By Clive Bradley
The American and British forces now occupying Iraq originally promised a quick move to government by the Iraqis themselves. Now a 25-member 'Governing Council' has been formed, meeting for the first time on 13 July. The chief US administrator in Iraq, L Paul Bremer III, has a veto over all its decisions.
It inaugurated the new era by banning some Ba'thist public holidays. In a country where many workers have not been paid for weeks, where there is often no electricity or basic services, and where even the semblance of public order has yet to be restored, most Iraqis must have heard of this declaration with a bemused shrug.
There will now be a new holiday to mark Saddam's downfall.
Bremer claimed that he had made a number of 'tactical adjustments' to meet the demands of Iraqis, one of which was to grant assurances that the majority of the council's members would be Shiites, who are a majority in the country.
The body will appoint and supervise a council of ministers that would run the government, send diplomats abroad to represent Iraq, establish a new currency, set fiscal and budget policy and, perhaps, take a prominent role in national security even as the country remains garrisoned by American and British troops.
'If they appoint a minister and he doesn't perform, they can fire him,' Mr Bremer said. 'That's pretty executive.'
The so-called Iraqi Blogger, Salam Pax, writing in the Guardian (15 July), raises doubts about this rosy picture. He managed to get an invite to Sunday's meeting. But 'to get in, all you needed was a foreign ID. But true to the ways of the new Iraq, Iraqis were second-rank; I had to be with a foreigner to see my new government's first press conference. Very tough security procedures all the way through; my ass was grabbed three times, and when a soldier was told I was a translator, he said Ôso you speak French'. Had to remind him he was in Iraq.'
The council consists of 13 Shi'a clerics, five Sunnis, five Kurds, an Assyrian Christian and a Turcoman. Three members are women.
It includes most of the best-known political leaders and forces in Iraq opposed to the ousted Saddam regime. Ahmad Chalabi, the head of the Iraqi National Congress, and favourite of the neo-cons in Washington, is there. But so too is Abdel Aziz al-Hakim of the Supreme Council for Islamic Revolution in Iraq (SCIRI) - the brother of its leader - and the older Islamist Dawa Party, along with several other clerical leaders.
Both the chief Kurdish leaders - Jalal Talabani and Massoud Barzani - are on the council. There is Iyad Allawi, leader of the Saudi-backed Iraq National Accord (and an ex-Ba'thist, responsible for the supervision of public hangings before he fell out with Saddam), and Adnan Pachachi a prominent political figure since 1958, who was in the government overthrown by the Ba'th in 1968.
Hamid Majid Moussa, secretary of the Iraqi Communist Party, is one of the council's members.
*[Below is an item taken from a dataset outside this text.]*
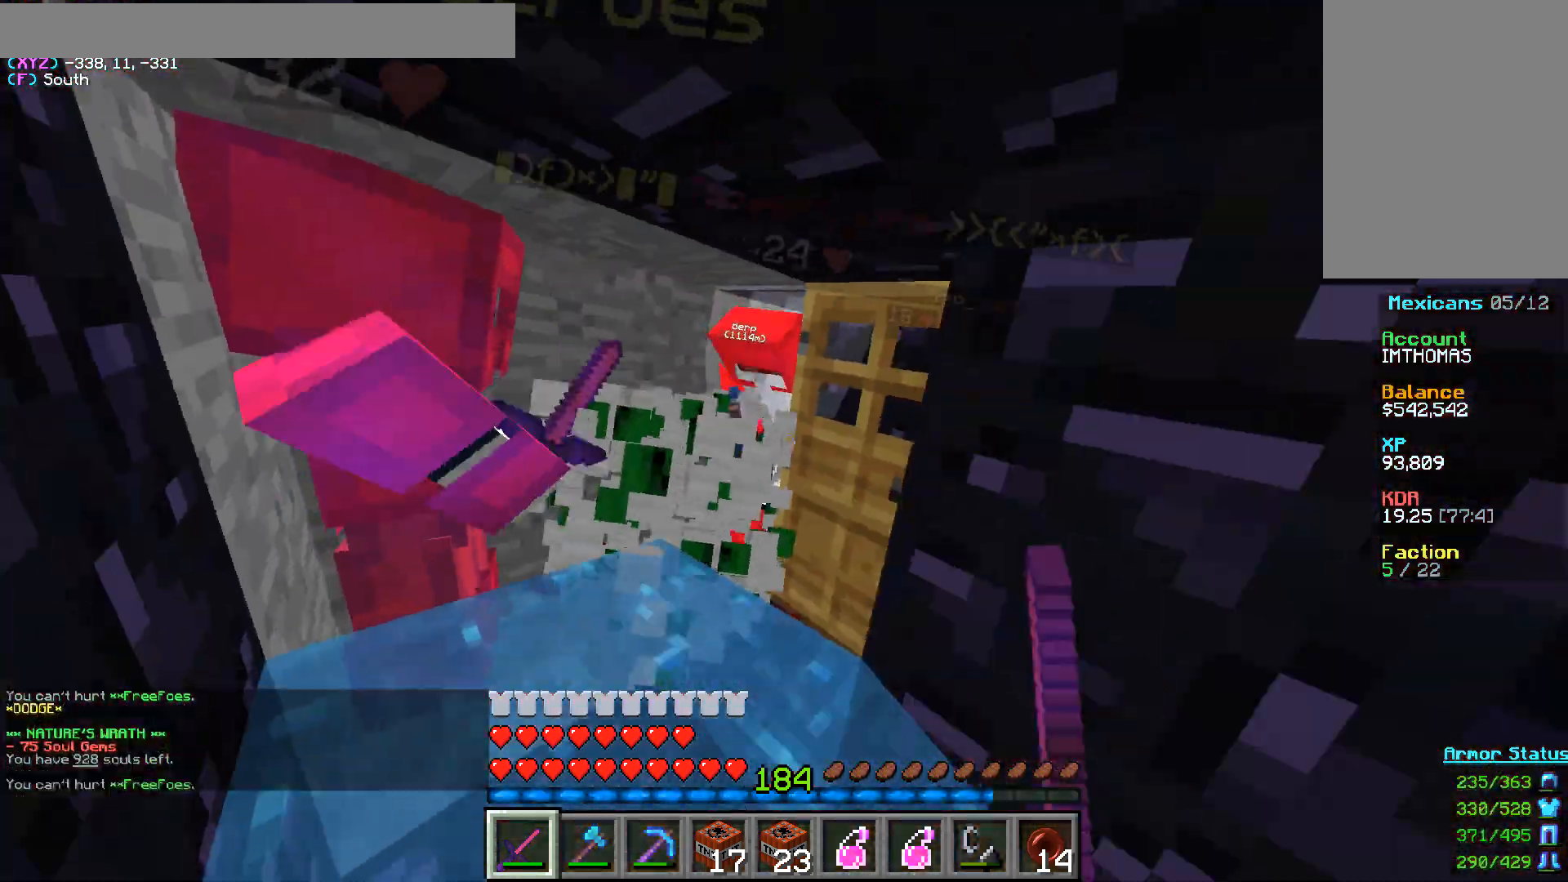
{"keys": ["d", "w"], "mouse": ["left"], "events": [[67, "w", "down"], [467, "d", "down"]]}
Among the more respectworthy are Dara Noor Alzin, a judge who was sent to the notorious Abu Ghraib prison for declaring one of Saddam's edicts to be illegal; and Abdel Karim Mahmoud Al-Mohammedawi, known as the 'prince of the marshes', an Islamist (his party is called Hizbollah), but a courageous leader of the resistance among the poverty-stricken, and foully persecuted, 'marsh Arabs' in the south.
These 25 people represent an impressively wide array of political figures, and a success for the Americans.
In north Baghdad on 11 July, thousands demonstrated in protest that the Organisation of Islamic Action was not represented. Baghdad's slum area was formerly known as Saddam City, and now informally as Sadr City after a murdered cleric, whose son, Muqtada al-Sadr, has developed a firm base there.
Al-Sadr, who in some accounts has the largest Islamist movement in Iraq today, is also not represented in the council. (It is not clear what the relationship is between the al-Sadr movement and the OIA, which is linked to Ayatollah Mehdi Modaressi, who from his name is Iranian.)
That SCIRI and other, moderate and pro-Iranian Islamist groups, actively sought to participate is highly significant. Iran wants to maintain friendly relations with the United States, so it follows that its allies or agents in Iraq will play this role.
Whether remaining outside the council will prove more popular with the disaffected Iraqi masses remains to be seen. There is no clear timetable for a transition to an elected government, though it will certainly not be before 2004.
There are the beginnings of workers' organisations now in Iraq. The Worker-Communist Party has initiated an unemployed workers' union which reportedly organised a demonstration of 10,000 at the beginning of July, as well as a women's organisation.
The Communist Party, which has a long tradition of organising unions going back to the 1940s, has launched a Workers' Democratic Trade Union Movement. Struggles over the payment of wages, and over permanent contracts, have begun to take place.